Instructions for the task
For the data below, say how many lines contain "secs". Only the number should be given.
--------
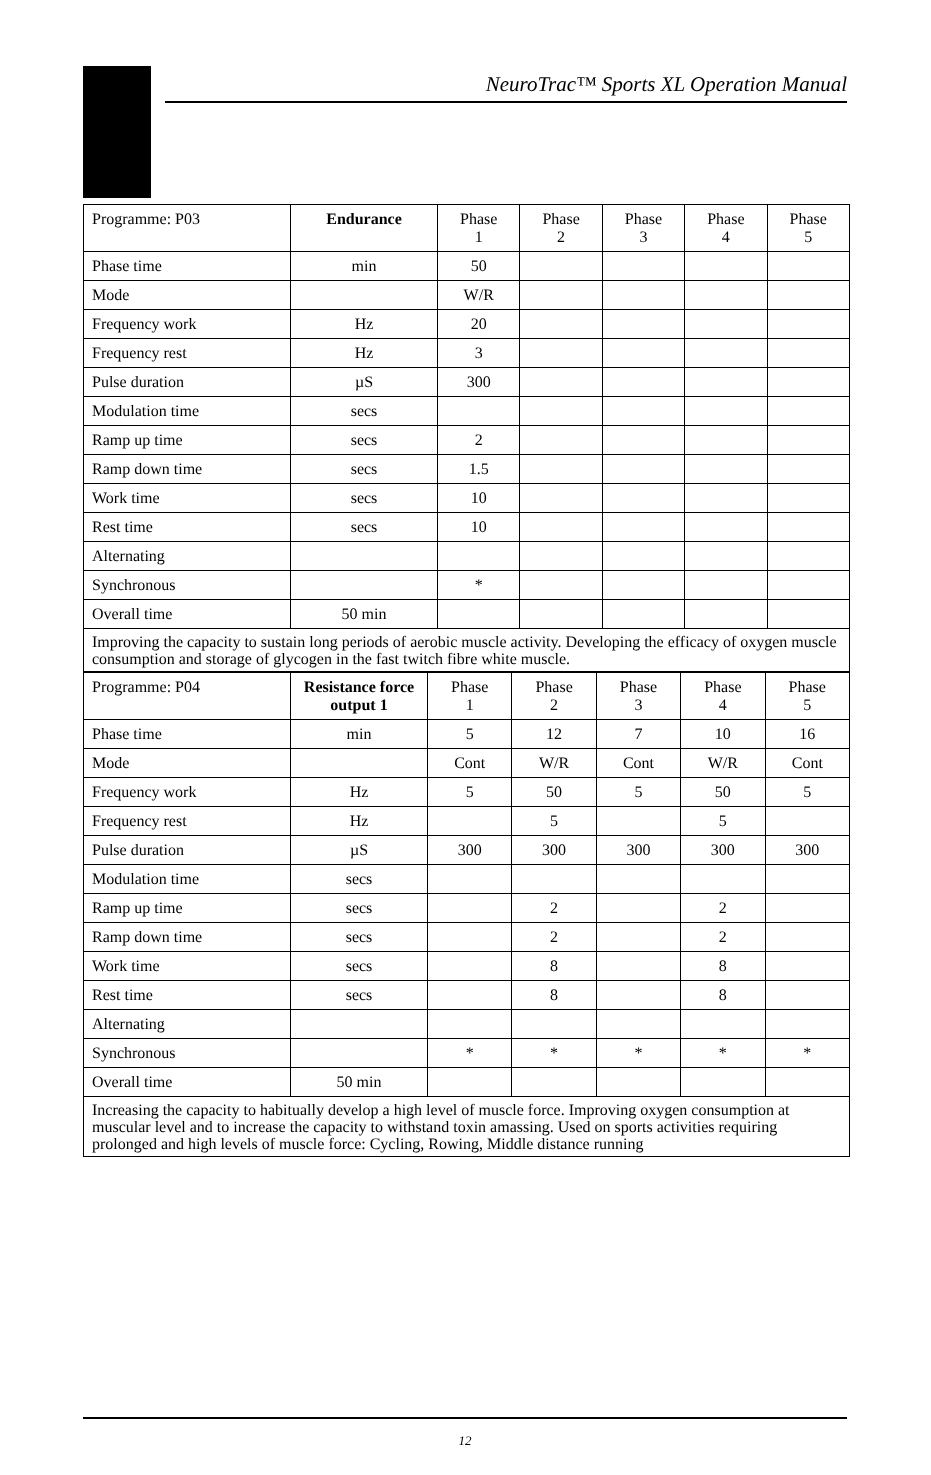NeuroTrac™ Sports XL Operation Manual
| Programme: P03 | Endurance | Phase 1 | Phase 2 | Phase 3 | Phase 4 | Phase 5 |
| --- | --- | --- | --- | --- | --- | --- |
| Phase time | min | 50 | | | | |
| Mode | | W/R | | | | |
| Frequency work | Hz | 20 | | | | |
| Frequency rest | Hz | 3 | | | | |
| Pulse duration | µS | 300 | | | | |
| Modulation time | secs | | | | | |
| Ramp up time | secs | 2 | | | | |
| Ramp down time | secs | 1.5 | | | | |
| Work time | secs | 10 | | | | |
| Rest time | secs | 10 | | | | |
| Alternating | | | | | | |
| Synchronous | | * | | | | |
| Overall time | 50 min | | | | | |
| Improving the capacity to sustain long periods of aerobic muscle activity. Developing the efficacy of oxygen muscle consumption and storage of glycogen in the fast twitch fibre white muscle. | | | | | | |
| Programme: P04 | Resistance force output 1 | Phase 1 | Phase 2 | Phase 3 | Phase 4 | Phase 5 |
| --- | --- | --- | --- | --- | --- | --- |
| Phase time | min | 5 | 12 | 7 | 10 | 16 |
| Mode | | Cont | W/R | Cont | W/R | Cont |
| Frequency work | Hz | 5 | 50 | 5 | 50 | 5 |
| Frequency rest | Hz | | 5 | | 5 | |
| Pulse duration | µS | 300 | 300 | 300 | 300 | 300 |
| Modulation time | secs | | | | | |
| Ramp up time | secs | | 2 | | 2 | |
| Ramp down time | secs | | 2 | | 2 | |
| Work time | secs | | 8 | | 8 | |
| Rest time | secs | | 8 | | 8 | |
| Alternating | | | | | | |
| Synchronous | | * | * | * | * | * |
| Overall time | 50 min | | | | | |
| Increasing the capacity to habitually develop a high level of muscle force. Improving oxygen consumption at muscular level and to increase the capacity to withstand toxin amassing. Used on sports activities requiring prolonged and high levels of muscle force: Cycling, Rowing, Middle distance running | | | | | | |
12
--------
Task solution
10